Sunday, December 9, 2007

Mood Watch - 43

Since my last “Mood Watch” I went through yet another depression. This one lasted about eight days. It’s hard to know exactly when these things begin, although they lift so abruptly that there’s usually no ambiguity about the terminus. As in most cases, it didn’t prevent me from doing everything I absolutely had to do, but it wiped me out in terms of getting anything else done.
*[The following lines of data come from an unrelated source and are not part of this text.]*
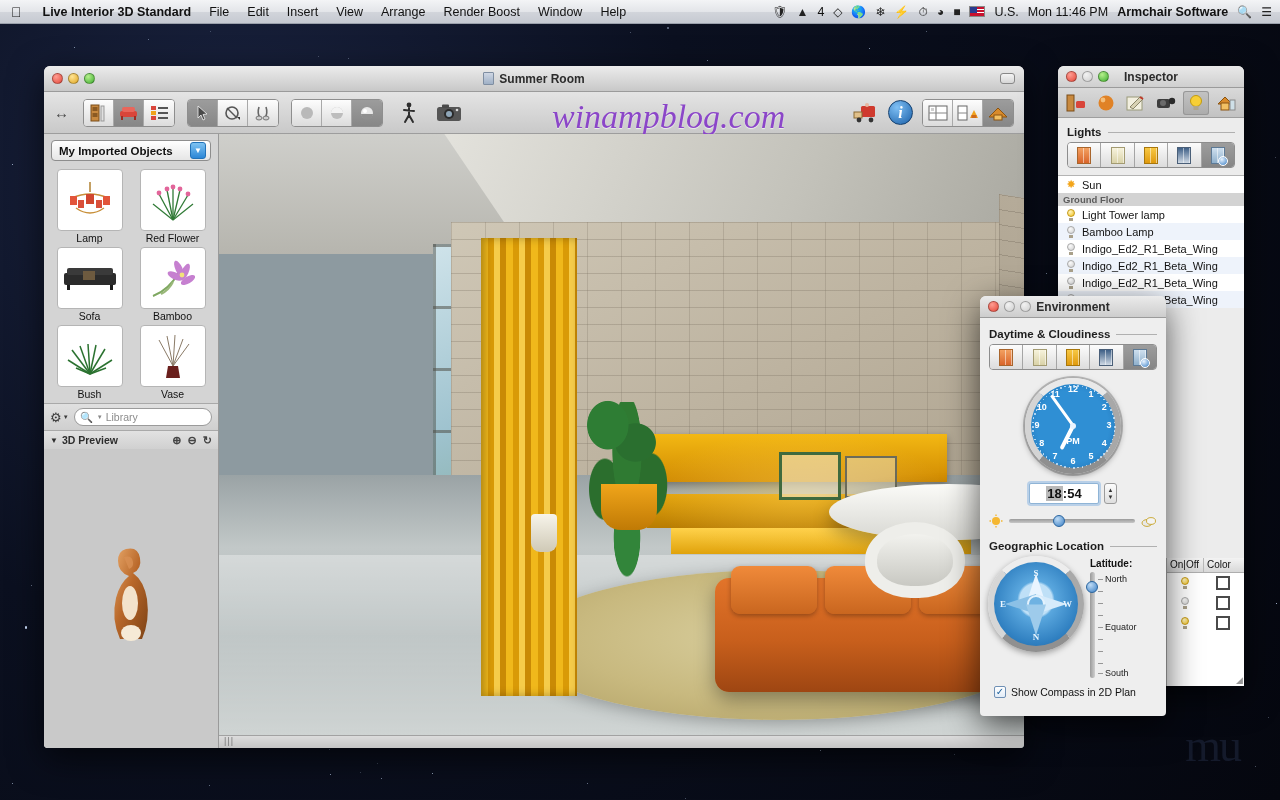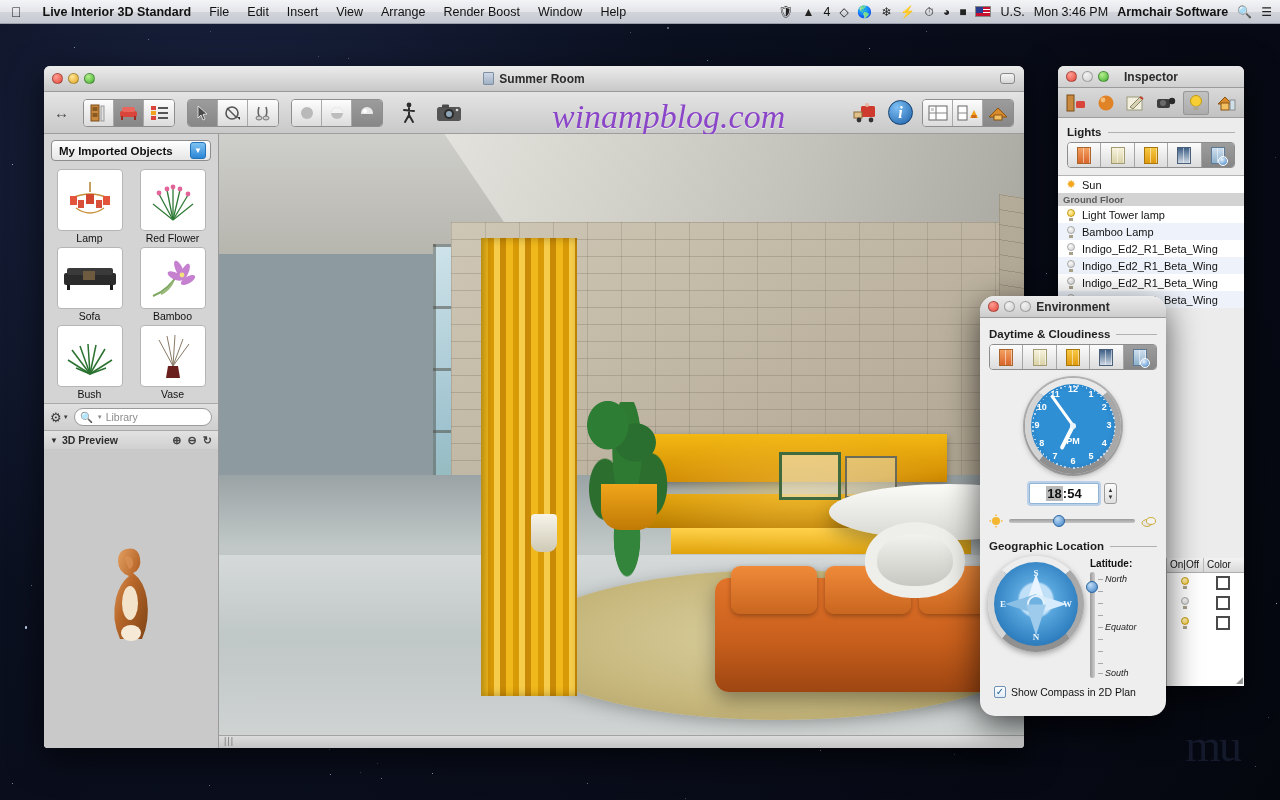--- a/index.html
+++ b/index.html
@@ -366,21 +366,21 @@
     border-bottom:1px solid #aeaeae;
   }
   #cols-head div{ padding:1px 3px; border-right:1px solid #b9b9b9; }
   .col-row { height:20px; display:flex; align-items:center; }
   .col-row .c1{ width:36px; display:flex; justify-content:center; }
   .col-row .c2{ width:40px; display:flex; justify-content:center; }
   .swatch { width:14px; height:14px; background:#fff; border:2px solid #4a4a4a; }
   #cols-grip { position:absolute; right:1px; bottom:1px; font-size:9px; color:#999; }
 
   
-  #environment { left:980px; top:296px; width:186px; height:420px; background:#eeeeee; z-index:120;border-radius:15px; }
+  #environment { left:980px; top:296px; width:186px; height:420px; background:#eeeeee; z-index:120; }
   #environment .titlebar{ background:linear-gradient(to bottom,#ebebeb,#cdcdcd); }
   #env-body { padding:2px 0 0 0; }
   .clock-wrap { display:flex; justify-content:center; margin-top:8px; }
   .clock {
     width:96px; height:96px; border-radius:50%;
     background:radial-gradient(circle at 50% 50%, #2f8fd4 0 60%, #1f6fb0 100%);
     border:6px solid; border-color:#e9e9e9 #a8a8a8 #8f8f8f #d4d4d4;
     box-shadow:0 2px 6px rgba(0,0,0,.35), 0 0 0 2px #bdbdbd;
     position:relative;
   }
@@ -440,21 +440,21 @@
   .rose-hub { position:absolute; left:50%; top:50%; width:18px; height:18px; margin:-9px 0 0 -9px; border-radius:50%; background:#6fb2e2; border:2px solid #e4f2fd; }
   .cdir { position:absolute; color:#eaf6ff; font-size:9px; font-weight:bold; font-family:"Liberation Serif",serif; }
   .lat-col { flex:1; padding-top:2px; }
   .lat-title { font-size:10px; font-weight:bold; color:#111; margin-bottom:3px; }
   .lat-slider { display:flex; gap:3px; height:106px; }
   .lat-track { width:5px; border-radius:3px; background:linear-gradient(to right,#9a9a9a,#cfcfcf); position:relative; }
   .lat-knob {
     position:absolute; left:-4px; width:12px; height:12px; border-radius:50%;
     background:radial-gradient(circle at 35% 30%,#bfdcf6,#3b7fc4); border:1px solid #2a659f;
   }
-  .lat-ticks { position:relative; flex:1; font-size:9px; color:#1c1c1c;font-style:italic; }
+  .lat-ticks { position:relative; flex:1; font-size:9px; color:#1c1c1c; }
   .lat-tick { position:absolute; left:0; white-space:nowrap; }
   .lat-tick b { font-weight:normal; color:#666; margin-right:2px; }
   .chk-row { display:flex; align-items:center; gap:5px; padding:8px 0 0 14px; font-size:10.5px; color:#111; }
   .chk {
     width:12px; height:12px; border:1px solid #6f90b5; border-radius:2px;
     background:linear-gradient(to bottom,#fff,#e2ecf7);
     display:flex; align-items:center; justify-content:center;
     font-size:10px; color:#1b5f99; line-height:1;
   }
 
@@ -747,21 +747,21 @@
     <span class="mb-text">4</span>
     <span class="mb-icon">◇</span>
     <span class="mb-icon">🌎</span>
     <span class="mb-icon">❄</span>
     <span class="mb-icon">⚡</span>
     <span class="mb-icon">⏱</span>
     <span class="mb-icon">◕</span>
     <span class="mb-icon">■</span>
     <span class="mb-flag"></span>
     <span class="mb-text">U.S.</span>
-    <span class="mb-text">Mon 3:46 PM</span>
+    <span class="mb-text">Mon 11:46 PM</span>
     <span class="mb-text" style="font-weight:bold">Armchair Software</span>
     <span class="mb-icon">🔍</span>
     <span class="mb-icon">☰</span>
   </div>
 </div>
 
 <div id="mainwin" class="win">
 
   <div class="titlebar">
     <div class="lights">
I’ve been OK — in good spirits, actually — for about ten days now. But the depressive spells have been so frequent since mid-September that, although individually I can correlate them to a particular circumstance, in aggregate it now looks more like one long depression with brief reprieves, which certainly suggests a strong biochemical underpinning. However, that’s really just an educated guess. I suspect that would be the case even if a gaggle of psychiatrists observed me every minute. There’s just so much about mood disorders we still don’t know.

One thing we do know: you can’t “snap out of” or “power through” a depression. I don’t get that kind of thing as much as I used to — in fact, most of my close friends are very supportive — but occasionally it still happens. And when it does, for the most part it reflects not a concern for me but rather for the person offering the “advice.” They find it inconvenient to be around someone who is depressed, and the easiest solution is to talk and act as if it isn’t an illness but a character defect.

Ironically, the effect is generally the reverse of the one intended, since it simply increases the sense of shame and isolation felt by a person suffering from depression. Those who experience strong, consistent support generally recover more quickly.